- Document text:
** begin **

Probably doesn't help you much, but those static-like noises can often be easy, but can sometimes be very tricky.

It's probably the aliens. They know I'm there if I'm turning up the stereo...


----------



## PhotonWrangler (Apr 24, 2013)

tjswarbrick said:


> Last time I replaced the tubes, the problem went away for about a month - then came back.



Have you tried spraying the tube sockets? I'm also wondering if there's a cold solder joint on one of the pins on the socket.


----------



## tjswarbrick (Apr 25, 2013)

PhotonWrangler said:


> Have you tried spraying the tube sockets? I'm also wondering if there's a cold solder joint on one of the pins on the socket.



Yes. Didn't mention that, but I sprayed them along with the pots when I first noticed the noise. I re-installed the same tubes, and it made no difference.
Also, This is my 4th set of tubes (1 set was so microphonic I had to pull 'em right out.) None of the others cleared up the issue at all, though iirc one set did make it seem worse.

** end **

- What the task requires:
Answer these from the forum thread on the static-like noise:
(a) After the last tube replacement, how long did the problem stay away?
(b) What did PhotonWrangler suspect might be on one of the socket pins?
(c) Along with the tube sockets, what did tjswarbrick spray?

- Data excerpts:
** begin **

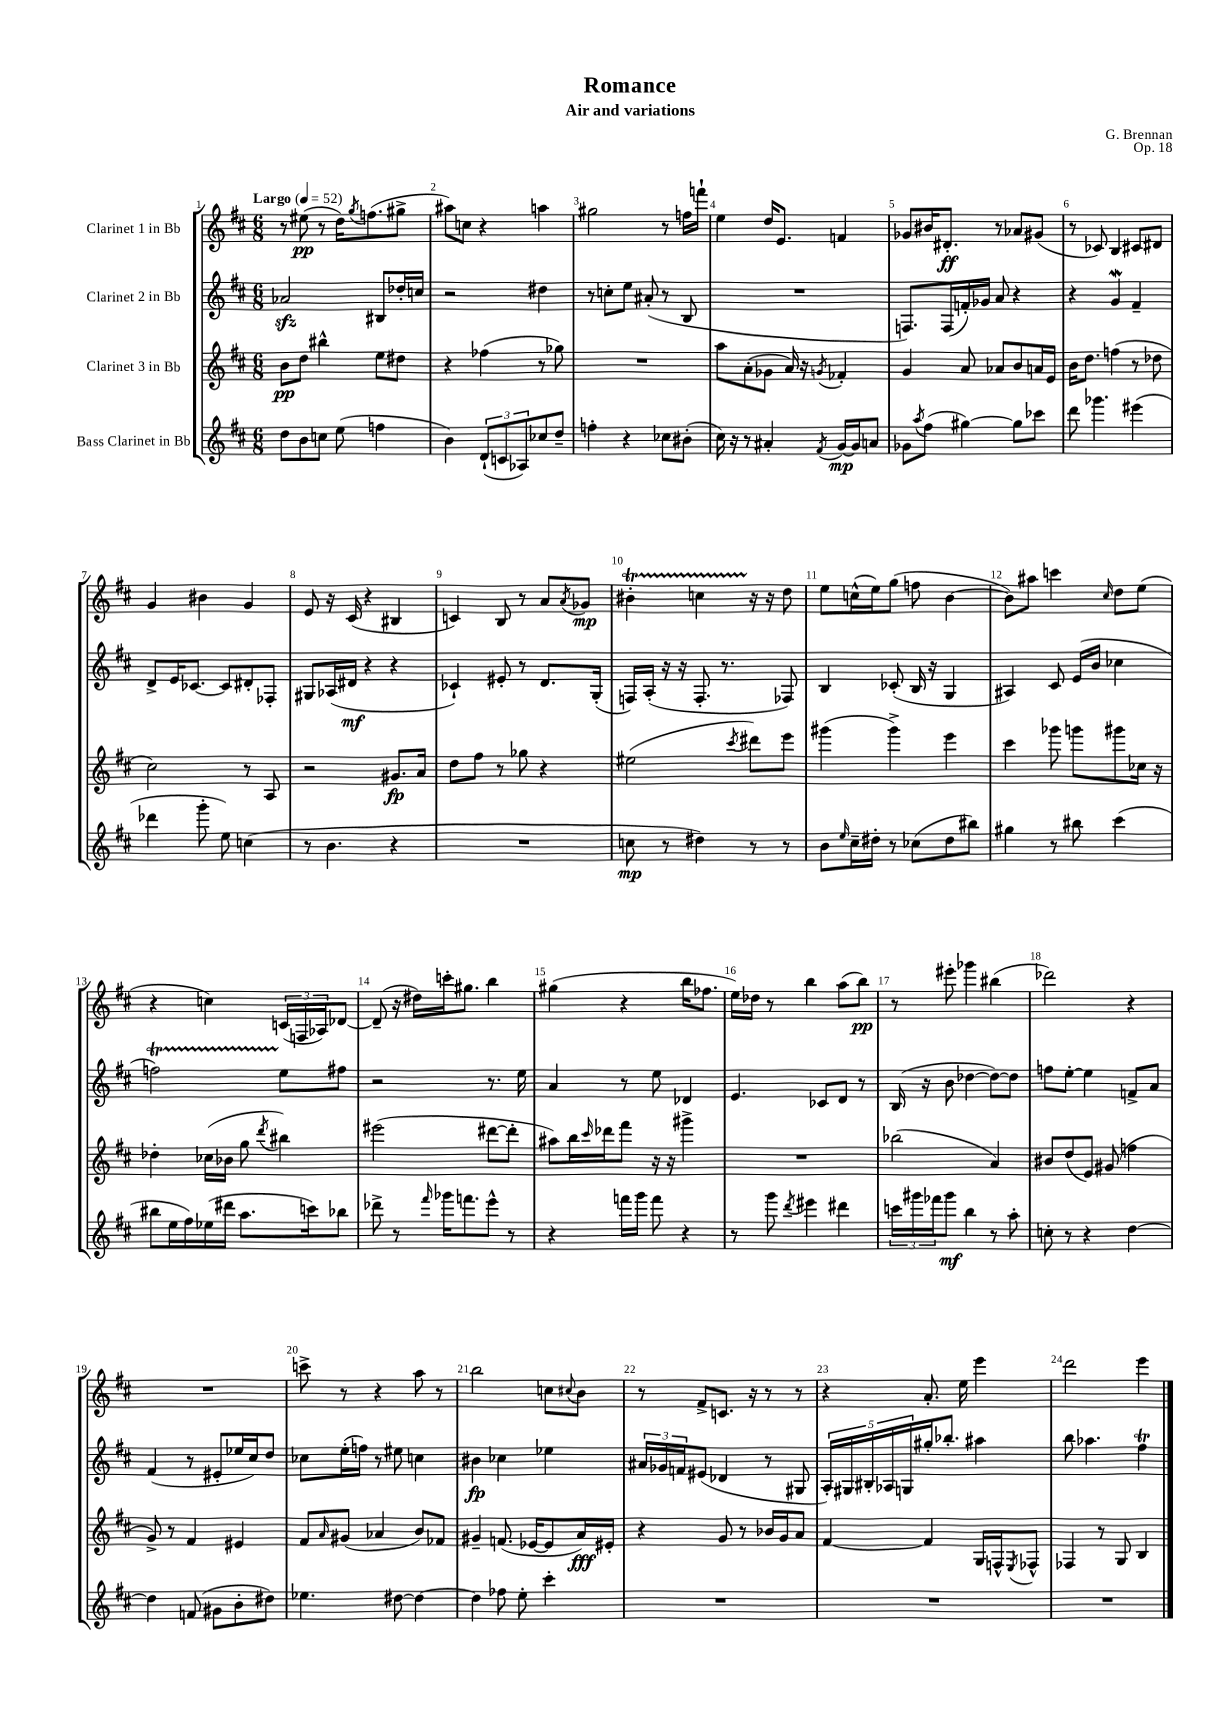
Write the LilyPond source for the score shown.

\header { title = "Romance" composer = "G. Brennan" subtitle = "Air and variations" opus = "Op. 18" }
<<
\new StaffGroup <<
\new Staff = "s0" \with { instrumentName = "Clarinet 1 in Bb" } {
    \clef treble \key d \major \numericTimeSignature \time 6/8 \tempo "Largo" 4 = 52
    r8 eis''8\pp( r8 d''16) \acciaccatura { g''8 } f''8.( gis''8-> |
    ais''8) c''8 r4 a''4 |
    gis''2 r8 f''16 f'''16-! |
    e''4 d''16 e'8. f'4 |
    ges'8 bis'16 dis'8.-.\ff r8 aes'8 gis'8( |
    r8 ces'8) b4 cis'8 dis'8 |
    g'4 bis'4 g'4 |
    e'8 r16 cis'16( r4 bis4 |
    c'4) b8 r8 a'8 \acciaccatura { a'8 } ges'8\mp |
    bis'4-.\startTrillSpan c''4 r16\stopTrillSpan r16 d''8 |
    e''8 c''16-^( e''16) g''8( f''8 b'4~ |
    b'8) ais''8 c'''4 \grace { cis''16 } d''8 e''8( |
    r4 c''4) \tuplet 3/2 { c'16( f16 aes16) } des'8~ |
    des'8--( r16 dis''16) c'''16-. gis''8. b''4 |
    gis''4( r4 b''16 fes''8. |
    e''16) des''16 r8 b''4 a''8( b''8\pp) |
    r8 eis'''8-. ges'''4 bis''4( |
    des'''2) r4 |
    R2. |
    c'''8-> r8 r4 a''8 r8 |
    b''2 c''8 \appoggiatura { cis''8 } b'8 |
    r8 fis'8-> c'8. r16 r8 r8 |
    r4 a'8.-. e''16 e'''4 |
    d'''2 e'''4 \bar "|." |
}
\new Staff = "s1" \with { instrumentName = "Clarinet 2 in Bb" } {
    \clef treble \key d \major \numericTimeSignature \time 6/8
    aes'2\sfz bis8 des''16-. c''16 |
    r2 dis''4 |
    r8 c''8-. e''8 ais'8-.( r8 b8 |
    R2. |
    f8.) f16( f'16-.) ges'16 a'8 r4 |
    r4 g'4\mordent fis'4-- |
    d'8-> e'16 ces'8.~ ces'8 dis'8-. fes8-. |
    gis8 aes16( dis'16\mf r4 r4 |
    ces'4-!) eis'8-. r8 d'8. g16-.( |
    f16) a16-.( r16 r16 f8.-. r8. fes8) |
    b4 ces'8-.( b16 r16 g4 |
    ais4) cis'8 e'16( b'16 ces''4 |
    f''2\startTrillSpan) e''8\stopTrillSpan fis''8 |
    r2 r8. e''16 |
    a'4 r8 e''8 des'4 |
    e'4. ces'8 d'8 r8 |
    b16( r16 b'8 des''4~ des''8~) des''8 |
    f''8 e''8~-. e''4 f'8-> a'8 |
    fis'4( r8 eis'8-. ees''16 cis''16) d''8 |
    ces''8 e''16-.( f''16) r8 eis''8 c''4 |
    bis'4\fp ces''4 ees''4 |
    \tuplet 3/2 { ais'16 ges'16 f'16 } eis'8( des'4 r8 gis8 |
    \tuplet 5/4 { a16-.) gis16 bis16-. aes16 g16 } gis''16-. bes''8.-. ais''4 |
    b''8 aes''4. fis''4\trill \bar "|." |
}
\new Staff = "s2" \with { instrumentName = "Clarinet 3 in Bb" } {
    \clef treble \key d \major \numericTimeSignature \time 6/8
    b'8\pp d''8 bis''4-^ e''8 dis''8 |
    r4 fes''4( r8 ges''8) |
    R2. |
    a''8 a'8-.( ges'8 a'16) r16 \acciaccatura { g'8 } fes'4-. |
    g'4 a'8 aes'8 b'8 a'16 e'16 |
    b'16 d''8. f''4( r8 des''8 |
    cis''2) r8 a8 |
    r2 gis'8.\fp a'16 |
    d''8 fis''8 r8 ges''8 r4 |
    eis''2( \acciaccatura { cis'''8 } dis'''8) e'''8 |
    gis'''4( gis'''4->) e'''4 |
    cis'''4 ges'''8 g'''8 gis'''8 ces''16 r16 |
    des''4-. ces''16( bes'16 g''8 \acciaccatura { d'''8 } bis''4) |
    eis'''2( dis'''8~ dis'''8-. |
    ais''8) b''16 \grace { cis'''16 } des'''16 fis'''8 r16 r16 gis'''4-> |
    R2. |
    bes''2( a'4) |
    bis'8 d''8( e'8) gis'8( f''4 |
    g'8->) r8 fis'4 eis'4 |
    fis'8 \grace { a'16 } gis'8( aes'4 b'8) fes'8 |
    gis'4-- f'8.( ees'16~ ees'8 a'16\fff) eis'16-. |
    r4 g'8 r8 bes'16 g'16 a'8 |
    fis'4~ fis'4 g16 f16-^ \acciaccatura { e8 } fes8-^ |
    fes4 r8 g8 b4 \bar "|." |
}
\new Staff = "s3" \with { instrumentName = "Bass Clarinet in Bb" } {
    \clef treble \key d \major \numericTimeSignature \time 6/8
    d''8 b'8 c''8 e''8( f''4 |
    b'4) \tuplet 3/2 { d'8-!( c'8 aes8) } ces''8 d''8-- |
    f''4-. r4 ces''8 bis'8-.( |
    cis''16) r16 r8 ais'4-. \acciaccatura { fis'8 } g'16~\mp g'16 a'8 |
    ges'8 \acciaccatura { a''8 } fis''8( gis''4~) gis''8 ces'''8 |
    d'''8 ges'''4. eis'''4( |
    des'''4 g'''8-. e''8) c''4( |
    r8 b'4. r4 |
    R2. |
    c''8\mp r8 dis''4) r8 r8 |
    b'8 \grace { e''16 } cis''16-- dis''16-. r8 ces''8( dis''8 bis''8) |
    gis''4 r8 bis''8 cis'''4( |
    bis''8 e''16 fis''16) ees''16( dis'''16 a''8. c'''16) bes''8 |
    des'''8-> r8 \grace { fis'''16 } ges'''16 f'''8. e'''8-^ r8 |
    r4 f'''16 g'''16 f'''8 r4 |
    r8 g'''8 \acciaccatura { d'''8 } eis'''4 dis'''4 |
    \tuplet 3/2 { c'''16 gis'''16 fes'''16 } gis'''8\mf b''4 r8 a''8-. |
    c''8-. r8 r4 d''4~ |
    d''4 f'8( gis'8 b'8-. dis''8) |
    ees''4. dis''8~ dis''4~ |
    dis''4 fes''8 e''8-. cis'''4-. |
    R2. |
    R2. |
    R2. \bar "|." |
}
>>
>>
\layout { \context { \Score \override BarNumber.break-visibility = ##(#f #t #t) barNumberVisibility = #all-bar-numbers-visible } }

** end **

- Task solution:
(a) About a month.
(b) A cold solder joint.
(c) The pots.